The analysis found that 68% of health care facilities had hygiene facilities at points of care, and 65% had handwashing facilities with water and soap at toilets, but only 51% had both, which was necessary to meet the report’s criteria for basic hygiene services. Furthermore, 1 in 11 health care facilities (9%) had neither.
“Hygiene facilities and practices in health care settings are non-negotiable,” said Dr. Maria Neira, WHO director of the Department of Environment, Climate Change, and Health. “Their improvement is essential to pandemic recovery, prevention, and preparedness. Hygiene in health care facilities cannot be secured without increasing investments in basic measures, which include safe water, clean toilets, and safely managed health care waste.”
Childbirth Particularly Unsafe
As the report notes, contaminated hands and environments play a significant role in pathogen transmission in health care facilities. Interventions to increase access to handwashing with water and soap and environmental cleaning are crucial to providing quality care, particularly for safe childbirth.

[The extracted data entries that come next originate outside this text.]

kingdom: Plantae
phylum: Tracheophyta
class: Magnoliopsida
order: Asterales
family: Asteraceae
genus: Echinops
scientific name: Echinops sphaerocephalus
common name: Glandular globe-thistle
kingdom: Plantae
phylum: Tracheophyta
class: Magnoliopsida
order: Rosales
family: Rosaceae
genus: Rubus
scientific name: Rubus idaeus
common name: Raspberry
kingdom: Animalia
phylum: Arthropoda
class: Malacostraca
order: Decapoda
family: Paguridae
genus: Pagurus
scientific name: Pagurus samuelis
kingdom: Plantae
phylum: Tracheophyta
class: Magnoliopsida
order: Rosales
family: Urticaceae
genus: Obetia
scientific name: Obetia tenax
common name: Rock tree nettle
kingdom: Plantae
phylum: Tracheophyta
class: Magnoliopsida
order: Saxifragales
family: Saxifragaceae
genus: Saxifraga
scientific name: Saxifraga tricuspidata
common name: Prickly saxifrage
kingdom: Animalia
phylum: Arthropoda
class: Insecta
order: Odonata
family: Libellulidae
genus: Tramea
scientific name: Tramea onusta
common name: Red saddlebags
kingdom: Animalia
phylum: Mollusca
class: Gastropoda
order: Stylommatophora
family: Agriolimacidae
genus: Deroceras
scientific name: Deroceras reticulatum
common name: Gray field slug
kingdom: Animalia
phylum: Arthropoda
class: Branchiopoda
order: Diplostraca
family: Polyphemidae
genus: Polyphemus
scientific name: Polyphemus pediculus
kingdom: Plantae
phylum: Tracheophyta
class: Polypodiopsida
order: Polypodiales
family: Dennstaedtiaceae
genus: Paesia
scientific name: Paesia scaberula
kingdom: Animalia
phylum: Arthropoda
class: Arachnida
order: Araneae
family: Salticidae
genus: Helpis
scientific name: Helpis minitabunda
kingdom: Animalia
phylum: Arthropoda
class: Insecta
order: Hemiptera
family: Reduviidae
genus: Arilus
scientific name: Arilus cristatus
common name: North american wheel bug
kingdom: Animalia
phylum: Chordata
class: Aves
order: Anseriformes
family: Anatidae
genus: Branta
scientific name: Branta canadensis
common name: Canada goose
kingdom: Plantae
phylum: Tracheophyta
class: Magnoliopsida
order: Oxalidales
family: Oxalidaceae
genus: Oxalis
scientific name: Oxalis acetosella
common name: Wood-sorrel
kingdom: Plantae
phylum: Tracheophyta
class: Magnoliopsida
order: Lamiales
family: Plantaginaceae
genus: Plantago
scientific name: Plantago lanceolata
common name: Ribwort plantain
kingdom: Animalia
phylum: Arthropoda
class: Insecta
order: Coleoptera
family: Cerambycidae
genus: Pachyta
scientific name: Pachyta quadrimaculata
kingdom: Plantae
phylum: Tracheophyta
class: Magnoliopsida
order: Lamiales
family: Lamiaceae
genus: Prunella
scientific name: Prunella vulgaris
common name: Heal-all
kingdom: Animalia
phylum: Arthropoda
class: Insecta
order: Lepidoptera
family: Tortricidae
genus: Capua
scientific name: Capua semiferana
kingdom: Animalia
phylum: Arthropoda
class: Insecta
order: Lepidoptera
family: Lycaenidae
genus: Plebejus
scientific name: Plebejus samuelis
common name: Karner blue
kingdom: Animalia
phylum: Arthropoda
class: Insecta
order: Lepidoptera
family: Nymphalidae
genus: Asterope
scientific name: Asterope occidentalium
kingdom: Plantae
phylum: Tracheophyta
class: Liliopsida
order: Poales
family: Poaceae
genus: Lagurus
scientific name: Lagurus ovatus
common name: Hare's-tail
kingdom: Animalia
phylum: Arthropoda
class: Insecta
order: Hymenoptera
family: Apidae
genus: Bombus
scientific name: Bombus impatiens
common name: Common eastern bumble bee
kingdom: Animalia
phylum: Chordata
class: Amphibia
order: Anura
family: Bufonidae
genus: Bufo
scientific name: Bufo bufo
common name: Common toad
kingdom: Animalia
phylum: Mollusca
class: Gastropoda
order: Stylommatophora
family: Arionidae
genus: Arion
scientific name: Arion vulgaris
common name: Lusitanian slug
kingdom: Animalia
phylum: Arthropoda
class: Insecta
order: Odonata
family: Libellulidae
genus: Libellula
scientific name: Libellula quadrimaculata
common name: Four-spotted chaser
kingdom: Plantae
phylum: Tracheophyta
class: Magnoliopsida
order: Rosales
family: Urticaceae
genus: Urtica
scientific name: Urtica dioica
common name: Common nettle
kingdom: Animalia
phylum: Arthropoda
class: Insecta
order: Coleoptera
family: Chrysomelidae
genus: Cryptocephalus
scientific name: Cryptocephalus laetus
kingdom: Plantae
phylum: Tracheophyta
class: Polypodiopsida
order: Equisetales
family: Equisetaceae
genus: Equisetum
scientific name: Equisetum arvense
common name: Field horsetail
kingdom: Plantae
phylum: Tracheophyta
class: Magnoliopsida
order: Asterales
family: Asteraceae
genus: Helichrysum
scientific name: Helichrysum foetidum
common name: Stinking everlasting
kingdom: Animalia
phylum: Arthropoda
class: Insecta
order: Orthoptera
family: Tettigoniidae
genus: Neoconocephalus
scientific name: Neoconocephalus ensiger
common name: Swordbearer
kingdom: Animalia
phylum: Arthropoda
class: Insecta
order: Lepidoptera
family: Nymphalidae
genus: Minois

“Hospitals and clinics without safe water and basic hygiene and sanitation services are a potential death trap for pregnant mothers, newborns, and children,” said Kelly Ann Naylor, UNICEF director of WASH and Climate, Environment, Energy, and Disaster Risk Reduction (CEED). “Every year, around 670,000 newborns lose their lives to sepsis. This is a travesty—even more so as their deaths are preventable.”
The report further estimated that universal basic WASH services in health care facilities could be achieved in 46 least-developed countries by 2030 for less than US$10 billion, which represents additional expenditures of less than $1 per person per year.